Most insurance plans do not cover anti-obesity medications for children unless there is a documented comorbidity. As a result, wealthier families are more likely to access Wegovy or Saxenda privately—raising serious concerns about healthcare equity.

In many states, Medicaid coverage is inconsistent or nonexistent for these drugs in teens. AAP and advocacy groups are pushing for broader access—but critics argue that systemic change (healthy food, physical activity, mental health support) should come first.

What Do Parents Think?

Some parents see weight loss drugs as a last resort. Others see them as a miracle.

“My daughter couldn’t run 50 yards without gasping. Now she bikes to school,”
says Tamika Johnson, whose 14-year-old has been on Saxenda since 2023.
“But yes, she threw up for the first few weeks. And she’s afraid to eat pizza with friends.”

Others, like Michael R., regret the decision:

“We gave our son Wegovy. He lost weight. But he also became anxious, withdrawn, and lost 15 pounds of muscle. He’s 15 years old.”

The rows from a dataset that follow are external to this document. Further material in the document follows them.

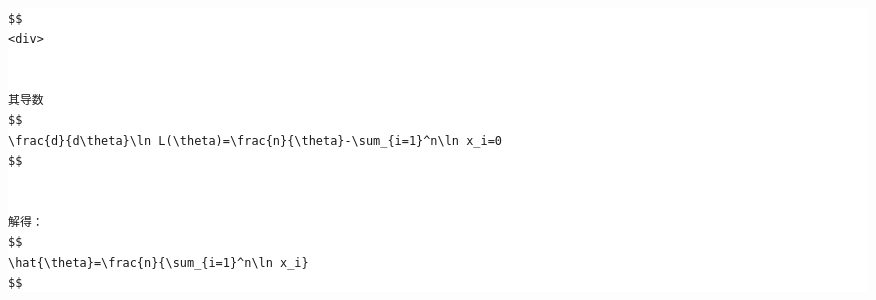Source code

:     $$
    <div>
    
    
    其导数
    $$
    \frac{d}{d\theta}\ln L(\theta)=\frac{n}{\theta}-\sum_{i=1}^n\ln x_i=0
    $$
    
    
    解得：
    $$
    \hat{\theta}=\frac{n}{\sum_{i=1}^n\ln x_i}
    $$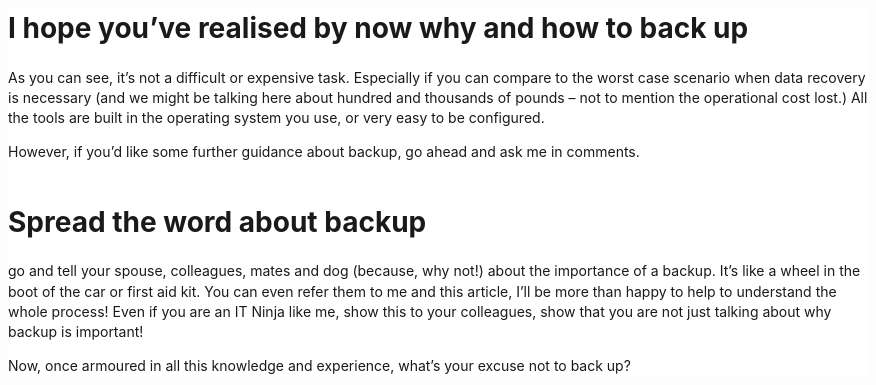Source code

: # I hope you’ve realised by now why and how to back up

As you can see, it’s not a difficult or expensive task. Especially if you can compare to the worst case scenario when data recovery is necessary (and we might be talking here about hundred and thousands of pounds – not to mention the operational cost lost.) All the tools are built in the operating system you use, or very easy to be configured.

However, if you’d like some further guidance about backup, go ahead and ask me in comments.

# Spread the word about backup

go and tell your spouse, colleagues, mates and dog (because, why not!) about the importance of a backup. It&#8217;s like a wheel in the boot of the car or first aid kit. You can even refer them to me and this article, I&#8217;ll be more than happy to help to understand the whole process! Even if you are an IT Ninja like me, show this to your colleagues, show that you are not just talking about why backup is important!

Now, once armoured in all this knowledge and experience, what’s your excuse not to back up?
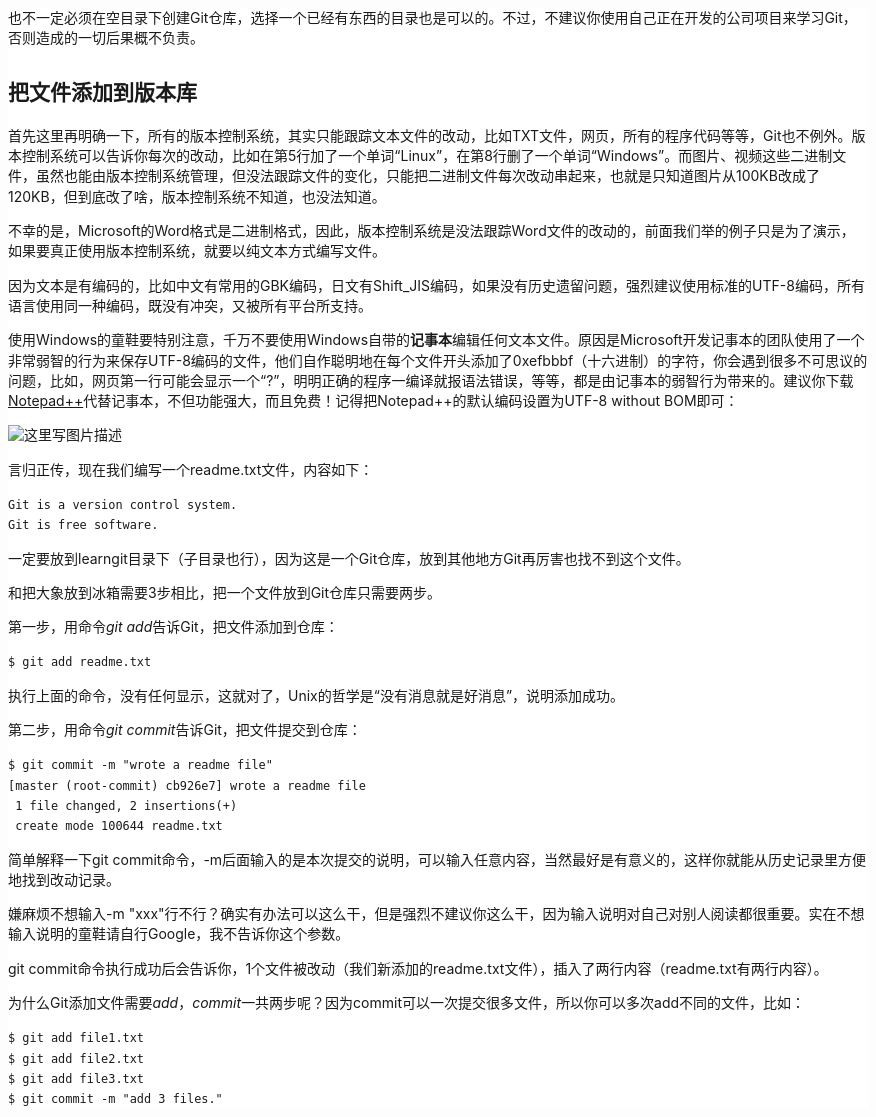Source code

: 也不一定必须在空目录下创建Git仓库，选择一个已经有东西的目录也是可以的。不过，不建议你使用自己正在开发的公司项目来学习Git，否则造成的一切后果概不负责。

## 把文件添加到版本库

首先这里再明确一下，所有的版本控制系统，其实只能跟踪文本文件的改动，比如TXT文件，网页，所有的程序代码等等，Git也不例外。版本控制系统可以告诉你每次的改动，比如在第5行加了一个单词“Linux”，在第8行删了一个单词“Windows”。而图片、视频这些二进制文件，虽然也能由版本控制系统管理，但没法跟踪文件的变化，只能把二进制文件每次改动串起来，也就是只知道图片从100KB改成了120KB，但到底改了啥，版本控制系统不知道，也没法知道。

不幸的是，Microsoft的Word格式是二进制格式，因此，版本控制系统是没法跟踪Word文件的改动的，前面我们举的例子只是为了演示，如果要真正使用版本控制系统，就要以纯文本方式编写文件。

因为文本是有编码的，比如中文有常用的GBK编码，日文有Shift_JIS编码，如果没有历史遗留问题，强烈建议使用标准的UTF-8编码，所有语言使用同一种编码，既没有冲突，又被所有平台所支持。

<i class="icon-warning-sign"></i> 使用Windows的童鞋要特别注意，千万不要使用Windows自带的**记事本**编辑任何文本文件。原因是Microsoft开发记事本的团队使用了一个非常弱智的行为来保存UTF-8编码的文件，他们自作聪明地在每个文件开头添加了0xefbbbf（十六进制）的字符，你会遇到很多不可思议的问题，比如，网页第一行可能会显示一个“?”，明明正确的程序一编译就报语法错误，等等，都是由记事本的弱智行为带来的。建议你下载[Notepad++](http://notepad-plus-plus.org/)代替记事本，不但功能强大，而且免费！记得把Notepad++的默认编码设置为UTF-8 without BOM即可：

![这里写图片描述](http://img.blog.csdn.net/20151212130355971)

言归正传，现在我们编写一个readme.txt文件，内容如下：

    Git is a version control system.
    Git is free software.

一定要放到learngit目录下（子目录也行），因为这是一个Git仓库，放到其他地方Git再厉害也找不到这个文件。

和把大象放到冰箱需要3步相比，把一个文件放到Git仓库只需要两步。

第一步，用命令*git add*告诉Git，把文件添加到仓库：

    $ git add readme.txt

执行上面的命令，没有任何显示，这就对了，Unix的哲学是“没有消息就是好消息”，说明添加成功。

第二步，用命令*git commit*告诉Git，把文件提交到仓库：

    $ git commit -m "wrote a readme file"
    [master (root-commit) cb926e7] wrote a readme file
     1 file changed, 2 insertions(+)
     create mode 100644 readme.txt

<video width="648" height="434" controls="controls" preload="none" style="border:solid 1px #ccc"><source src="http://liaoxuefeng-liaoxuefeng.stor.sinaapp.com/learngit/video/add-and-commit.mp4" /><source src="http://liaoxuefeng-liaoxuefeng.stor.sinaapp.com/learngit/video/add-and-commit.webm" /></video>

简单解释一下git commit命令，-m后面输入的是本次提交的说明，可以输入任意内容，当然最好是有意义的，这样你就能从历史记录里方便地找到改动记录。

嫌麻烦不想输入-m "xxx"行不行？确实有办法可以这么干，但是强烈不建议你这么干，因为输入说明对自己对别人阅读都很重要。实在不想输入说明的童鞋请自行Google，我不告诉你这个参数。

git commit命令执行成功后会告诉你，1个文件被改动（我们新添加的readme.txt文件），插入了两行内容（readme.txt有两行内容）。

为什么Git添加文件需要*add*，*commit*一共两步呢？因为commit可以一次提交很多文件，所以你可以多次add不同的文件，比如：

    $ git add file1.txt
    $ git add file2.txt
    $ git add file3.txt
    $ git commit -m "add 3 files."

Conclusion: A Delicate Balancing Act

The rise of weight loss drugs in children is a frontier of medicine—but also a minefield of developmental ethics, data gaps, and societal pressure.

For now, doctors urge caution, monitoring, and individualized care.

“These drugs are not magic,”
says Dr. Miller.
“They are tools. And in children, tools must be used with surgical precision—not marketing enthusiasm.”

Key Takeaways:

  • FDA-approved pediatric obesity drugs include Orlistat, Liraglutide (Saxenda), Semaglutide (Wegovy), and Setmelanotide.

  • Semaglutide (Ozempic/Wegovy) is increasingly prescribed to teens, raising concerns about long-term safety.

  • Side effects include GI distress, mood changes, possible disordered eating.

  • Insurance and access remain uneven.

  • Pediatric use must be approached with caution, monitoring, and family education.